The modern ‘data sciencey’ way of interacting with Python is through something called Jupyter Notebooks. These are mixed-media documents of text and code that allow you to annotate and iterate code production. If you want an example of what one looks like, then look no further that Section 2 (Using Python) and Section 3 (Using Cryosphere Data) of this very documentation, which are actually Jupyter Notebooks!

Jupyter Lab, the software in wihch you make your Notebook, can be installed via conda. It is recommended to do this in either your ‘base’ environment or a purpose built environment (e.g. jupyter-env). This is because you don’t want other packages creating conflicts with Jupyter.
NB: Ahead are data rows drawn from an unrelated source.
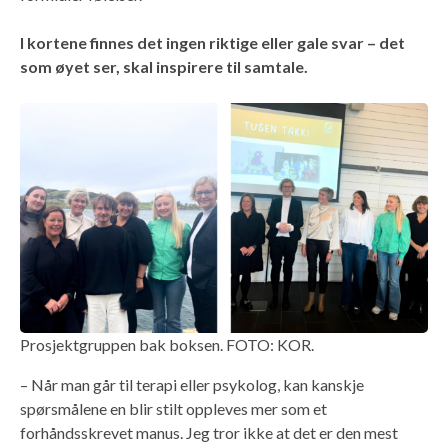
I kortene finnes det ingen riktige eller gale svar – det
som øyet ser, skal inspirere til samtale.
Prosjektgruppen bak boksen. FOTO: KOR.
– Når man går til terapi eller psykolog, kan kanskje
spørsmålene en blir stilt oppleves mer som et
forhåndsskrevet manus. Jeg tror ikke at det er den mest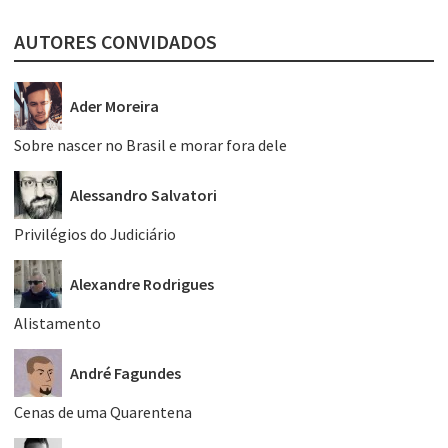
AUTORES CONVIDADOS
Ader Moreira
Sobre nascer no Brasil e morar fora dele
Alessandro Salvatori
Privilégios do Judiciário
Alexandre Rodrigues
Alistamento
André Fagundes
Cenas de uma Quarentena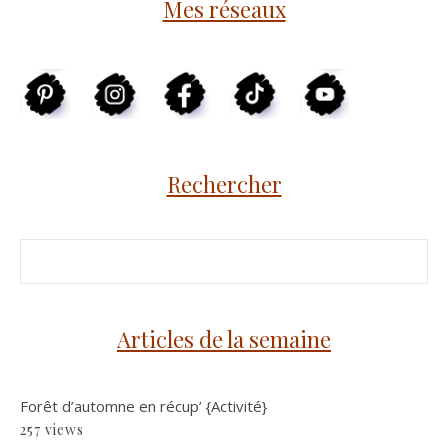
Mes réseaux
Rechercher
Articles de la semaine
Forêt d’automne en récup’ {Activité}
257 views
(geospatial) tom ~ % conda activate base
(base) tom ~ % conda install jupyterlab

We can still use our other installed conda environments within our Jupyter notebooks, but it isn’t automatic - it takes a bit of jigging using something called ipykernel. This isn’t hard and is pretty self-explanatory:

(base) tom ~ % conda activate geospatial
(geospatial) tom ~ % conda install ipykernel
(geospatial) tom ~ % python -m ipykernel install --user --name geospatial-kernel --display
-name "Python (geospatial environment)"

Now, you can open Jupyter lab back in the other environment:

(geospatial) tom ~ % conda activate base
(base) tom ~ % jupyter lab

This will open an instance of Jupyter Lab as a tab of your web browser. Note that, by default, the Lab environment defaults to a base directory that is the directory you were in at the command prompt. You may wish to cd to a different directory (e.g. the directory of the project you are working on) to make things convenient.

If you correctly battled with ipykernel as above, there will be an option on the home screen to create a new Notebook within the “Python (geospatial environment)” environment (or whatever you chose to name it). Alternatively, create a new Notebook and select the correct environment from the kernel dropdown menu in the top-right-hand corner of the notebook. Now, you will be able to access all of your geospatial environment packages from within Jupyter!

When you have finished with Jupyter, make sure to save your files and close it - either within the file menu in-browser, or by returning to your terminal and ending the operaturation using ctrl+c (or cmd+c on Mac).

I will let other tutorials take you in detail (e.g. 1, 2) now that you’re up and running - but now that we’ve set up Python and found ways to interact it, we can begin using it!